If you’ve been using Google to search for just about anything lately, you’ve probably noticed a strange trend: entries from Wikipedia appear at or near the top of the first results page. What’s going on here? Is it something we should worry about? What, if anything, should you do about it for the sake of your web site?
The first thing you should know is that you're not imagining this trend. Hitwise recently reported that Wikipedia's share of Google downstream traffic has gone up 166 percent over the past 12 months. Wikipedia receives 70 percent of its traffic from the search engines. Google by far is the largest source of search engine traffic for the online encyclopedia anyone can edit; half of Wikipedia's visitors show up as a result of being referred from Google.

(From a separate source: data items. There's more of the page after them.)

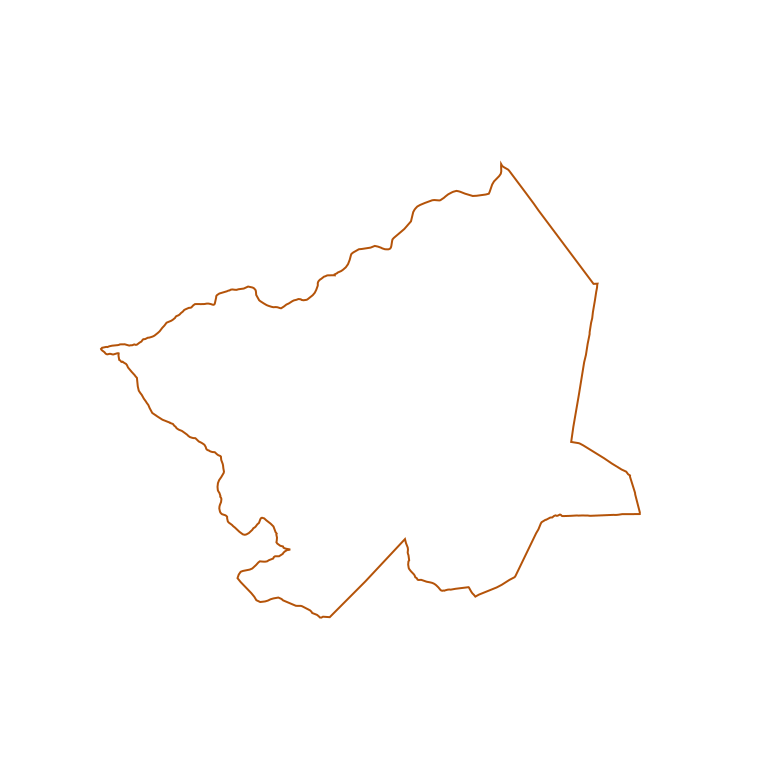 the district of Barna, Timis, Romania, rotated 106°
{"feature_id": "2599482B99688223143518", "entity_name": "Barna", "entity_type": "district", "adm_level": 2, "iso_a3": "ROU", "parent_name": "Romania", "parent_adm1": "Timis", "projection": "robinson", "projection_center": [22.07, 45.706], "detail": "fine", "context": "isolated", "style": "outline", "palette": "amber", "viewbox_px": 768, "rotation_deg": 106, "n_neighbors": 0, "source": "geoboundaries", "source_scale": "gbopen_adm2", "svg_char_len": 6154}
<svg xmlns="http://www.w3.org/2000/svg" viewBox="0 0 768 768"><g transform="rotate(106 384 384)"><path d="M454.2,620.0L458.0,617.9L459.8,615.8L461.2,613.9L464.3,610.8L466.4,608.1L467.6,606.8L469.1,604.8L471.8,602.6L475.7,598.8L477.7,592.8L479.4,587.1L480.2,579.0L480.4,578.9L480.6,575.9L482.0,574.0L482.5,572.6L483.6,571.3L484.1,570.0L484.5,568.5L484.8,565.4L485.1,564.5L486.3,561.1L487.1,559.0L487.7,558.1L488.5,556.0L488.6,553.6L488.5,552.1L488.1,550.6L488.2,550.1L490.3,546.2L490.8,543.3L491.4,541.3L491.9,539.9L493.7,538.0L495.3,537.0L496.0,535.9L496.2,535.0L496.1,534.2L496.5,533.3L496.7,531.7L496.7,530.2L496.2,527.9L497.6,525.1L498.1,523.7L498.3,521.7L498.7,520.8L501.9,519.5L505.3,517.0L506.6,516.3L509.3,515.2L512.3,513.7L513.7,513.6L518.4,514.8L521.9,516.0L525.1,516.3L526.8,516.0L528.7,515.7L531.8,514.5L532.8,513.7L534.2,512.1L536.7,510.4L537.4,510.4L537.7,510.2L538.1,509.5L538.8,508.9L539.8,508.5L542.4,508.1L545.4,508.4L547.0,508.4L549.1,508.0L551.7,506.6L552.6,505.9L553.3,504.9L553.8,503.8L553.9,500.4L554.2,499.3L554.9,498.2L556.5,497.7L559.2,496.2L560.0,495.0L561.4,491.2L562.2,489.9L563.1,487.7L565.9,482.3L567.4,478.3L567.4,477.3L567.3,476.2L566.5,474.8L564.5,472.8L560.5,470.4L558.6,469.8L557.6,468.8L556.5,468.1L553.8,467.1L552.0,465.9L548.1,465.6L547.0,465.3L546.5,464.8L546.2,464.4L546.2,462.1L547.5,459.5L549.5,454.5L551.4,451.0L556.4,447.3L557.4,445.9L558.4,446.0L561.2,444.5L564.3,443.9L565.8,443.8L566.8,442.6L568.1,439.1L568.0,436.3L569.1,435.4L569.3,434.2L569.3,432.3L568.9,428.5L569.8,429.9L569.8,430.5L570.5,431.5L572.2,433.1L573.8,434.1L575.2,434.5L578.5,437.4L579.6,441.2L580.8,442.2L582.3,442.4L585.1,446.1L586.7,447.5L587.6,449.4L588.1,451.4L588.7,454.5L590.2,455.6L593.3,457.1L597.7,459.8L599.4,461.9L602.6,468.1L604.0,470.0L607.2,471.1L611.0,471.3L613.9,467.2L621.6,453.9L624.3,450.0L627.0,447.1L627.7,442.9L625.8,438.4L624.2,435.9L622.2,433.7L620.6,431.2L618.4,426.7L618.9,423.2L619.8,421.4L621.5,407.5L620.2,402.7L620.2,401.5L622.0,392.6L622.9,391.0L623.9,389.9L624.4,384.7L625.4,382.4L626.1,381.3L625.8,379.8L624.5,378.5L623.1,371.9L578.9,347.5L527.3,321.1L530.9,319.0L534.7,316.1L536.6,315.3L539.4,314.8L540.6,314.2L541.8,313.3L546.6,311.2L547.8,311.6L550.9,311.0L554.1,309.5L554.9,308.8L556.6,306.5L558.8,302.7L559.7,301.7L561.2,300.6L561.5,299.2L562.8,297.8L562.9,297.1L562.0,294.1L562.3,288.5L562.0,285.3L561.9,283.1L562.1,281.2L562.6,279.5L563.1,278.3L564.5,275.7L566.3,273.1L566.7,272.1L566.7,271.0L566.2,270.1L566.0,268.9L565.6,268.5L564.1,266.0L563.5,264.4L563.3,263.2L561.1,258.7L556.0,246.7L556.2,246.3L559.5,243.0L560.9,241.3L561.8,239.6L563.2,237.6L560.3,234.7L548.5,219.6L544.6,215.5L537.7,209.4L533.7,205.2L532.3,204.7L485.4,196.6L481.2,195.5L474.8,194.8L473.4,194.4L470.0,191.3L469.9,190.8L466.6,187.4L466.2,186.5L465.9,185.5L464.0,184.2L463.0,182.9L463.1,181.5L462.6,180.6L461.0,178.9L461.0,178.3L461.2,177.6L461.6,177.1L461.8,176.4L461.6,175.4L459.4,168.6L457.2,162.3L456.8,160.3L456.6,159.9L455.7,157.1L454.2,151.5L454.2,151.3L453.9,149.5L446.6,127.5L445.9,124.8L445.0,122.5L443.5,119.3L441.7,113.0L438.5,102.3L436.9,102.7L420.9,112.1L419.4,112.7L405.6,121.8L404.6,122.3L404.1,122.3L403.5,124.4L401.5,127.0L400.7,132.1L397.6,143.2L394.7,152.0L388.1,175.5L387.3,179.2L387.2,180.5L388.1,188.1L372.9,190.2L340.7,193.7L307.9,197.6L300.5,197.9L289.3,199.3L279.4,200.1L277.6,200.6L268.1,201.8L263.3,202.0L257.3,203.0L245.5,204.3L237.0,205.4L232.6,205.8L229.7,206.4L228.7,206.4L230.0,210.2L174.5,283.4L169.4,289.7L161.2,300.4L144.4,322.6L143.7,323.8L142.6,328.3L142.0,330.1L141.7,330.6L140.3,332.0L142.3,331.5L147.2,329.9L149.7,329.7L152.4,330.6L158.9,334.1L162.4,335.0L170.2,335.4L172.2,335.7L173.8,338.4L177.5,346.8L178.8,350.5L178.7,358.6L178.2,363.8L178.2,365.5L178.4,367.6L180.1,370.4L181.2,371.7L184.0,374.6L186.9,376.7L188.5,377.7L191.8,380.5L192.3,381.4L193.3,386.4L194.1,388.3L198.7,394.6L201.9,398.6L203.5,400.2L204.2,400.9L206.5,402.1L208.0,402.7L210.7,403.3L220.2,402.9L229.4,407.2L240.8,414.8L242.7,415.7L244.4,415.6L249.3,415.0L250.9,415.0L252.1,415.4L253.2,416.6L253.6,417.7L254.2,420.3L254.1,423.0L253.8,424.5L253.6,427.8L253.8,430.9L256.6,434.5L260.3,442.5L261.4,445.3L266.0,449.8L267.8,451.1L268.9,451.3L274.1,451.2L278.7,451.6L282.4,452.9L285.6,455.0L287.2,456.3L289.8,459.4L290.4,459.6L292.3,461.7L293.1,461.3L293.3,462.3L295.1,468.1L295.6,469.0L296.4,469.8L297.4,471.3L300.2,473.3L301.3,474.3L303.0,475.2L304.4,475.5L305.6,475.4L307.1,474.9L307.9,474.8L312.3,475.1L315.4,475.7L318.3,477.0L323.9,481.0L324.5,481.8L325.7,484.5L325.9,486.5L325.5,487.3L325.8,489.1L326.0,489.8L327.2,491.4L328.5,493.7L329.6,494.9L332.9,497.8L334.5,499.7L337.0,501.5L339.5,503.7L339.7,504.5L339.6,507.6L339.9,509.4L340.1,509.7L340.7,511.7L340.8,513.5L340.7,516.7L340.5,518.6L339.7,521.7L338.5,525.7L337.9,527.1L333.6,531.4L330.9,532.4L329.3,533.2L328.6,534.1L327.7,535.7L327.5,537.2L327.8,541.5L330.9,545.1L333.1,550.1L334.1,551.6L334.5,553.1L334.9,555.8L335.3,556.7L335.7,557.5L336.6,558.2L337.1,559.3L338.2,560.6L342.4,567.2L344.4,568.9L345.5,569.4L346.2,569.4L347.0,569.2L353.3,568.8L354.2,569.0L354.8,569.6L355.0,570.7L354.9,572.6L355.1,575.0L355.6,576.6L356.6,578.6L357.8,582.4L358.2,584.1L359.3,587.7L360.9,589.0L363.5,590.3L364.2,591.4L364.6,592.6L367.1,595.6L368.0,596.5L369.8,597.3L371.9,598.8L373.5,599.6L374.6,600.5L376.1,602.4L376.9,602.8L378.1,603.1L380.3,604.6L381.8,605.9L385.0,609.9L388.4,611.2L391.1,612.6L395.2,614.2L397.3,615.5L400.8,618.0L402.1,619.4L403.4,621.3L404.3,622.8L404.6,623.8L406.5,625.8L407.3,627.4L407.3,627.7L408.1,628.2L410.1,628.9L411.5,630.3L414.2,632.3L414.8,633.3L414.8,635.0L416.2,636.8L416.6,638.2L417.3,639.5L417.3,644.2L418.5,648.1L418.8,648.9L419.4,649.5L420.0,650.6L422.1,655.9L423.5,658.5L424.7,660.0L424.9,661.2L426.9,665.0L427.3,665.1L428.3,665.7L428.7,665.4L429.4,664.3L430.5,661.4L431.4,660.2L431.7,659.4L431.8,658.7L431.7,658.0L430.6,656.0L430.4,655.1L430.4,653.3L430.2,652.3L427.9,648.7L427.6,647.6L427.9,647.4L429.8,647.1L433.8,645.2L434.1,644.0L435.0,642.8L435.1,641.9L434.6,641.4L435.3,639.6L435.8,637.5L436.7,636.3L438.7,634.6L441.9,629.9L444.2,626.1L445.1,625.0L446.2,623.2L454.2,620.0Z" fill="none" stroke="#b45309" stroke-width="2"/></g></svg>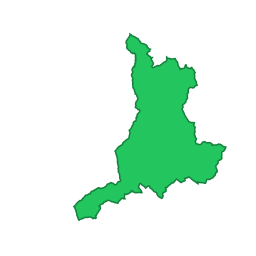 outline of Santiago de Chuco, La Libertad, Peru, rotated 154°
{"feature_id": "86281439B3188642373758", "entity_name": "Santiago de Chuco", "entity_type": "district", "adm_level": 2, "iso_a3": "PER", "parent_name": "Peru", "parent_adm1": "La Libertad", "projection": "albers", "projection_center": [-78.103, -8.267], "detail": "fine", "context": "isolated", "style": "filled", "palette": "green", "viewbox_px": 256, "rotation_deg": 154, "n_neighbors": 0, "source": "geoboundaries", "source_scale": "gbopen_adm2", "svg_char_len": 5659}
<svg xmlns="http://www.w3.org/2000/svg" viewBox="0 0 256 256"><g transform="rotate(154 128 128)"><path d="M43.4,148.2L43.6,150.3L43.4,151.1L44.1,152.7L44.2,154.5L44.8,154.6L45.5,154.0L46.3,154.3L47.5,155.4L48.3,156.4L48.5,157.1L48.5,158.0L48.1,158.9L48.3,159.4L48.9,159.3L50.8,157.2L51.5,157.1L53.6,157.8L55.4,157.7L55.1,159.1L55.5,160.6L55.6,162.0L54.7,165.2L54.7,166.0L55.2,167.0L55.2,169.7L55.6,170.0L56.8,170.2L58.6,170.9L61.0,172.9L61.7,173.1L62.1,173.8L62.1,174.9L62.3,174.8L62.8,172.9L64.2,171.3L66.8,171.3L72.1,170.1L74.3,171.2L77.6,171.2L79.0,171.3L79.4,171.7L79.6,172.5L79.3,173.2L79.0,173.5L78.0,173.7L76.9,174.8L76.8,177.9L77.1,178.3L77.1,179.4L76.6,180.0L75.3,180.7L75.7,180.9L76.4,180.8L76.7,181.0L76.7,182.5L78.1,184.3L78.0,185.4L78.5,185.9L78.5,186.4L76.3,187.7L75.3,187.4L74.8,187.5L74.2,188.5L73.4,189.0L74.1,189.4L74.5,190.1L74.7,191.2L75.3,191.7L74.9,193.8L75.4,194.9L77.0,196.8L78.0,197.5L79.4,199.2L79.4,199.8L79.1,200.4L79.7,201.5L79.7,203.5L81.6,206.2L82.1,207.3L83.8,208.8L84.5,210.8L85.0,211.5L85.1,211.1L86.7,209.6L91.3,207.0L91.9,206.3L92.5,204.9L92.1,203.5L93.1,202.0L93.6,201.5L94.0,200.0L93.0,197.1L92.3,196.4L92.3,194.5L91.5,193.7L91.0,192.7L90.0,192.9L89.4,192.6L89.4,191.4L89.0,190.7L89.4,190.1L89.6,189.3L90.2,188.7L90.2,187.6L90.8,187.3L91.0,186.2L91.4,186.0L91.3,185.6L92.0,185.3L92.1,184.0L92.9,183.3L93.5,183.0L94.0,181.7L94.9,181.4L95.2,180.2L96.1,180.6L97.0,180.3L98.3,179.2L99.1,178.0L99.0,176.7L99.2,176.2L100.1,175.2L100.7,175.1L101.8,173.8L102.0,170.3L102.5,169.4L103.1,169.2L103.6,167.0L104.8,165.0L104.9,164.1L105.7,162.6L105.8,161.5L105.4,159.8L105.9,158.6L106.1,156.4L106.6,155.3L105.6,154.5L106.2,151.9L105.9,150.6L106.0,150.0L107.2,149.3L107.8,148.4L109.2,148.1L109.5,147.5L110.8,146.3L110.9,144.7L111.9,144.0L112.3,143.4L112.2,142.9L111.0,141.2L110.9,140.0L109.6,139.2L109.9,138.1L110.8,137.2L113.6,136.3L114.0,135.5L114.8,134.9L115.3,133.8L115.9,133.9L116.2,133.8L116.8,132.1L117.9,131.0L119.5,131.2L121.0,130.5L121.6,128.8L123.0,128.4L125.7,126.0L127.6,125.6L128.1,125.0L127.9,123.7L128.2,123.1L131.5,118.7L132.7,118.1L134.2,118.2L136.5,117.5L137.6,117.4L138.2,116.9L139.5,116.7L140.0,115.7L141.4,115.4L142.6,115.6L142.9,115.2L144.8,115.2L145.5,114.5L146.2,114.6L148.4,113.3L149.2,113.2L149.8,112.8L149.7,111.4L150.3,109.5L150.3,108.1L151.2,104.3L152.0,102.7L152.5,102.2L152.5,101.2L152.9,100.6L153.0,99.2L153.4,98.8L153.3,97.8L153.9,96.9L153.9,96.5L154.6,96.1L155.2,93.7L156.0,92.9L155.7,92.1L155.8,90.7L156.6,88.0L157.4,86.6L157.6,83.9L157.9,83.6L158.8,83.5L159.5,83.9L160.5,84.0L162.4,82.8L163.8,82.3L164.6,82.8L165.6,84.6L167.2,86.4L169.9,86.3L171.2,86.6L172.8,85.4L176.1,84.9L177.4,85.3L179.3,85.6L180.1,87.0L181.4,87.3L184.3,86.9L185.5,87.1L186.1,86.6L186.7,86.5L187.6,86.9L188.8,87.0L190.3,86.1L190.5,85.4L192.0,85.9L194.0,85.7L195.8,86.1L197.7,85.0L199.5,84.6L199.8,84.1L200.5,84.0L201.7,83.3L203.1,83.9L207.1,82.8L208.8,81.7L209.6,81.7L210.0,81.3L211.1,81.1L210.7,79.7L211.0,78.5L210.7,77.1L211.2,76.4L211.6,73.3L212.3,71.7L212.2,70.1L212.6,67.8L212.5,66.6L211.1,66.9L208.1,66.4L206.3,66.6L203.4,65.3L201.7,65.0L200.1,63.8L199.1,61.8L198.0,62.2L197.1,61.0L195.9,61.2L195.6,63.3L194.7,63.4L193.8,64.3L192.3,65.0L191.1,65.9L188.7,67.2L187.9,68.0L187.5,69.5L188.3,70.2L187.9,70.8L185.3,71.1L183.5,70.9L182.2,71.9L181.6,71.6L181.0,71.6L180.7,71.9L179.3,71.6L177.6,71.8L176.2,70.7L175.1,69.0L173.8,68.1L173.1,67.5L172.6,66.7L171.5,66.1L170.2,64.8L168.2,66.2L167.0,66.5L165.5,67.2L164.5,67.4L163.9,67.2L163.1,66.4L161.8,65.7L161.5,67.7L160.0,69.8L159.5,70.1L158.7,69.0L155.7,68.7L154.7,69.1L153.5,69.1L153.1,70.1L152.6,70.2L151.5,69.4L151.7,68.5L150.6,67.7L150.0,66.7L145.6,64.9L144.7,64.1L143.9,63.8L143.6,65.8L144.4,69.0L144.4,70.3L142.2,72.7L141.5,72.9L141.1,72.7L140.3,70.4L138.9,68.3L138.6,66.3L136.7,66.8L134.7,66.8L134.0,66.1L134.5,64.4L133.6,63.0L133.2,62.7L133.3,62.0L132.8,61.3L132.9,60.8L132.6,59.6L130.9,57.7L130.7,57.0L131.0,55.3L130.8,54.1L130.1,52.0L129.4,51.3L128.6,50.0L127.7,50.1L126.8,51.0L126.6,51.5L126.1,51.6L126.0,53.3L125.5,53.9L124.4,54.4L121.9,54.4L121.3,54.8L121.1,55.7L120.4,56.3L120.9,56.8L120.9,57.4L120.2,58.0L119.8,58.1L119.1,57.7L118.3,57.6L116.9,58.5L115.0,58.6L112.6,59.5L111.9,58.9L111.3,58.9L110.0,59.3L107.0,60.9L106.6,60.4L104.4,55.9L103.9,55.6L102.9,55.9L100.1,55.6L99.7,55.8L99.1,57.8L98.0,57.5L97.4,57.7L96.5,57.1L95.3,57.5L94.5,57.1L93.9,55.9L93.0,53.5L91.9,51.4L91.4,50.9L90.8,49.5L90.3,48.9L90.1,47.8L89.5,47.3L89.4,48.7L88.9,49.0L87.6,47.6L84.7,46.0L83.1,44.5L82.5,44.5L82.0,44.8L80.9,46.1L79.7,47.1L79.0,47.0L78.0,46.3L77.0,45.9L75.5,46.2L73.4,46.1L72.2,47.0L71.4,46.9L70.5,47.3L69.9,47.8L69.5,48.8L67.7,49.3L66.8,49.8L66.3,51.5L66.3,53.3L65.9,55.0L65.3,55.8L62.9,56.6L62.4,57.0L61.7,58.6L61.3,58.8L60.2,59.1L58.6,58.8L57.0,59.4L56.5,60.9L54.3,65.1L53.4,65.5L52.3,65.2L50.1,66.4L48.4,68.0L50.0,69.1L51.1,70.7L51.7,72.3L52.3,72.9L53.3,73.3L53.6,73.9L54.9,73.8L56.2,74.0L58.1,75.1L60.0,75.6L60.1,76.0L59.5,76.7L59.7,77.4L61.0,79.0L63.7,80.2L65.2,82.2L66.9,82.6L69.2,81.5L70.4,81.4L71.2,81.8L72.5,83.2L73.7,83.8L73.4,86.4L71.6,87.8L71.2,88.4L71.7,90.0L71.2,91.3L71.5,92.1L70.8,93.1L70.5,94.7L69.4,95.0L68.8,97.3L68.4,98.0L67.4,99.0L67.4,100.1L67.8,101.2L67.7,101.9L66.0,103.5L66.7,104.2L68.7,105.1L70.3,106.7L70.5,107.0L71.4,114.0L71.1,118.3L71.2,120.8L70.8,121.6L69.3,122.7L68.9,124.5L68.4,125.0L66.9,125.1L66.0,125.6L64.7,125.9L63.8,127.3L61.3,128.9L60.8,130.6L59.7,132.5L59.4,132.9L58.4,133.2L58.0,133.6L57.3,135.6L56.2,136.7L54.5,137.3L53.2,136.5L51.9,135.4L50.8,135.5L50.1,136.1L48.7,136.3L47.1,136.1L47.1,137.6L46.4,139.5L46.5,142.8L45.7,144.9L45.1,145.7L44.7,147.6L44.2,148.0L43.4,148.2Z" fill="#22c55e" stroke="#15803d" stroke-width="1.5"/></g></svg>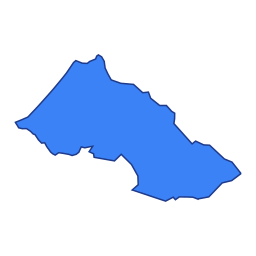 outline of Argaka, Paphos, Cyprus
{"feature_id": "46923920B98204457284420", "entity_name": "Argaka", "entity_type": "district", "adm_level": 2, "iso_a3": "CYP", "parent_name": "Cyprus", "parent_adm1": "Paphos", "projection": "mercator", "projection_center": [32.504, 35.066], "detail": "fine", "context": "isolated", "style": "filled", "palette": "blue", "viewbox_px": 256, "rotation_deg": 0, "n_neighbors": 0, "source": "geoboundaries", "source_scale": "gbopen_adm2", "svg_char_len": 1144}
<svg xmlns="http://www.w3.org/2000/svg" viewBox="0 0 256 256"><path d="M240.5,172.9L232.0,162.1L224.4,159.0L209.6,145.2L203.7,144.9L195.6,141.1L192.1,143.9L173.9,123.6L174.6,118.8L174.7,113.2L171.7,111.4L166.4,105.5L159.7,105.5L150.7,98.3L148.4,92.1L142.7,92.7L133.5,84.4L120.8,83.3L111.2,79.9L107.8,73.8L105.1,68.0L104.2,61.3L101.6,56.8L98.4,54.9L96.7,56.1L95.6,59.0L89.6,61.5L87.3,63.4L82.3,63.2L75.8,60.6L73.6,62.5L66.5,73.0L62.3,78.3L53.5,88.9L46.1,97.3L37.4,107.0L27.8,117.1L21.1,120.0L15.4,122.3L15.7,122.9L17.3,125.4L18.7,127.8L22.3,128.7L26.5,128.6L30.4,131.2L33.2,134.0L35.0,134.6L38.5,139.9L41.6,143.1L44.7,142.8L46.8,146.7L48.9,149.6L50.5,151.9L52.7,153.8L55.2,155.1L58.7,152.7L63.5,153.4L69.0,154.4L72.1,155.5L76.2,154.3L78.8,152.3L80.2,149.1L81.3,146.9L84.8,147.8L90.6,146.6L92.7,146.3L89.1,151.7L93.6,153.8L94.1,157.3L114.5,160.9L121.2,154.3L131.5,164.5L137.9,176.0L138.2,184.7L132.2,190.0L132.8,190.2L165.6,201.1L173.2,197.2L175.4,199.7L179.3,196.9L187.6,197.0L192.9,197.2L197.9,199.1L197.9,198.9L208.8,196.9L222.2,182.9L231.7,180.6L240.6,173.9L240.3,173.0L240.5,172.9Z" fill="#3b82f6" stroke="#1e3a8a" stroke-width="1.5"/></svg>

Wikipedia's rise is also being recorded by comScore. It entered the Internet ratings company's top ten sites for most unique visitors for January 2007. This is the first time it has done so; it was number 13 the previous month. Here are the top sites in descending order, along with their number of unique visitors, rounded to the nearest million:
Yahoo sites, 129 million
Time Warner Network, 117 million
Microsoft sites, 115 million
Google sites, 113 million
eBay, 81 million
Fox Interactive Media, 75 million
Amazon sites, 51 million
Ask network, 49 million
Wikipedia sites, 43 million
New York Times Digital, 40 million
With all due respect, there's more going on here than Stephen Colbert's efforts to vandalize Wikipedia's articles and encourage others to do the same. In one recent week, Wikipedia was the third most popular site in Google's downstream, right after MySpace and Google Image Search. Some think that Wikipedia could be the next Internet giant, and a real challenger to Google's throne.